Walter , I hope your birds made it through the night and make it home today. You had your best in this race and they just might have what it take to make it through .We had rain storms on Saturdays race too and many birds got wet and went down but came home later.

I think you club, combine and federation needs to take a look at this and maybe some changes need to take place with your home liberator . Surprise weather happens but a bad decision based on the weather facts is uncalled for in this day and age.


----------



## kalapati (Aug 29, 2006)

.

with 1037 birds on the race i think you have excellent birds and considering you're at the long end by more than 40 miles from the 1st placer.


kalapati
San Diego













ERIC K said:


> This is the federation results for our first race in which my daughter CCloft finished just out of the top ten, but still did great.
> 
> 
> 
> ...


----------



## ERIC K (Mar 29, 2010)

kalapati said:


> .
> 
> with 1037 birds on the race i think you have excellent birds and considering you're at the long end by more than 40 miles from the 1st placer.
> 
> ...


Thanks , I've been working on the excellent bird part for awhile and it helps when we have the right conditions. Some of the competition is 68,74 and 96 miles shorter too so if feel good when we have a good results, its hard to top those guys most of the time.


----------



## V-John (May 15, 2008)

raftree3 said:


> Stay safe John !





re lee said:


> we had the same thing 70 plus mph winds for hours. and then rain. Wind even blew a police car off the road broke the windows. And then later a ten car pile up. Today Tornados by my daughters home. And scared them. See kansas has had some torenados today stay safe.

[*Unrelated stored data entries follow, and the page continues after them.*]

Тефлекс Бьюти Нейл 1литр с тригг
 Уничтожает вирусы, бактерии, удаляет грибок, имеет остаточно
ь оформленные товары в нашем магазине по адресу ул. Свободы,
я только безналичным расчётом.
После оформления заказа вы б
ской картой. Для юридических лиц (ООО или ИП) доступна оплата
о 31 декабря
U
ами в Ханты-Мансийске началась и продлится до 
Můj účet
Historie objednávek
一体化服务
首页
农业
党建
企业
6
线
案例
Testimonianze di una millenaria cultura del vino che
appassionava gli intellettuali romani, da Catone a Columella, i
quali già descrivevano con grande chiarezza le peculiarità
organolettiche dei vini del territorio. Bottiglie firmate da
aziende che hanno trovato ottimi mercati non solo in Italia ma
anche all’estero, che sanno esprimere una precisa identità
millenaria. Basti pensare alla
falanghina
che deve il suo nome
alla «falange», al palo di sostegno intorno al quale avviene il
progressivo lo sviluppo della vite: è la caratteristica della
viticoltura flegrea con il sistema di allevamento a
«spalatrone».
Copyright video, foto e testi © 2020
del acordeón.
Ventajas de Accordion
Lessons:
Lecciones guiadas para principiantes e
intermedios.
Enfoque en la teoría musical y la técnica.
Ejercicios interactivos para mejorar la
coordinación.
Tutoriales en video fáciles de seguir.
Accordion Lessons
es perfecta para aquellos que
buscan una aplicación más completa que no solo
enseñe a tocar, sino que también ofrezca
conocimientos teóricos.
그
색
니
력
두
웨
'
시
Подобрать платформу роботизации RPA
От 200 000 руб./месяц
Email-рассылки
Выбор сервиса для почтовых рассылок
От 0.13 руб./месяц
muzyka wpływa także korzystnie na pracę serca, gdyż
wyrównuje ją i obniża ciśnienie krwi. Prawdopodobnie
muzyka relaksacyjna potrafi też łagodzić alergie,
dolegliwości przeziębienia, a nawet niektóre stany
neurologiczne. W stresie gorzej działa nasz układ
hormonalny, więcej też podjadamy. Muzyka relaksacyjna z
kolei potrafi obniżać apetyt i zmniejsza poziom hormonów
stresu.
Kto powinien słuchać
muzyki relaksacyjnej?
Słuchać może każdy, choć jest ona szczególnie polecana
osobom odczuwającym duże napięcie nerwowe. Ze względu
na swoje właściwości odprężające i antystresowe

Thanks guys. The bigger stuff, seemed to go around us and south of us, so we were alright. I knew folks who went to the storm shelters and it was through so fast they were hardly there. I saw down by Wichita, that they had golf ball sized hail. 

To be fair to the liberators it was really nice Sat morning though.


----------



## ERIC K (Mar 29, 2010)

Sand Hill Loft is a friend of mine and he has won both our club races this year, and he has several top finishes in the Topeka 500 mile race over the past few years too, something I have yet to accomplish. It's nice to see your club have a good showing at the federation level of competition.


----------



## Pigeon0446 (Apr 22, 2007)

ERIC K said:


> Walter , I hope your birds made it through the night and make it home today. You had your best in this race and they just might have what it take to make it through .We had rain storms on Saturdays race too and many birds got wet and went down but came home later.
> 
> I think you club, combine and federation needs to take a look at this and maybe some changes need to take place with your home liberator . Surprise weather happens but a bad decision based on the weather facts is uncalled for in this day and age.


You can bet there will be heated discussion about this race at the next combine meeting. And about how things need to be changed like you said with the forcasts online and live traffic and weather cameras all over the place there's no reason the libarator shouldn't have know what these birds would have to fly in.

As for the race I have 7 out of 18 home as of now the 1st one came in at 1:47 this afternoon then 4 more came in within an half hour of the 1st one. I might end up 1st thru 5th in my club I'm not sure of one guy in my club but I know of atleast a few birds that are going to beat me in the combine most of them are the guys who are longer then me who are getting 4 mins a 15 seconds to the mile when the birds actually have a tail wind now.


----------



## Pigeon0446 (Apr 22, 2007)

It's official 1st thru 5th 7th and 11th. But I'd give back the win to get the missing birds home. I'm still missing 9 out of the 18 I shipped. Most guys are missing a higher percentage of then me one guy who I'd call the guy to beat most weeks shipped his whole team of 12 birds and didn't get anything home yet.


----------



## ssyyb2 (Sep 4, 2011)

Good job to your daughter and you!



ERIC K said:


> This is the federation results for our first race in which my daughter CCloft finished just out of the top ten, but still did great.
> 
> 
> 
> ...


----------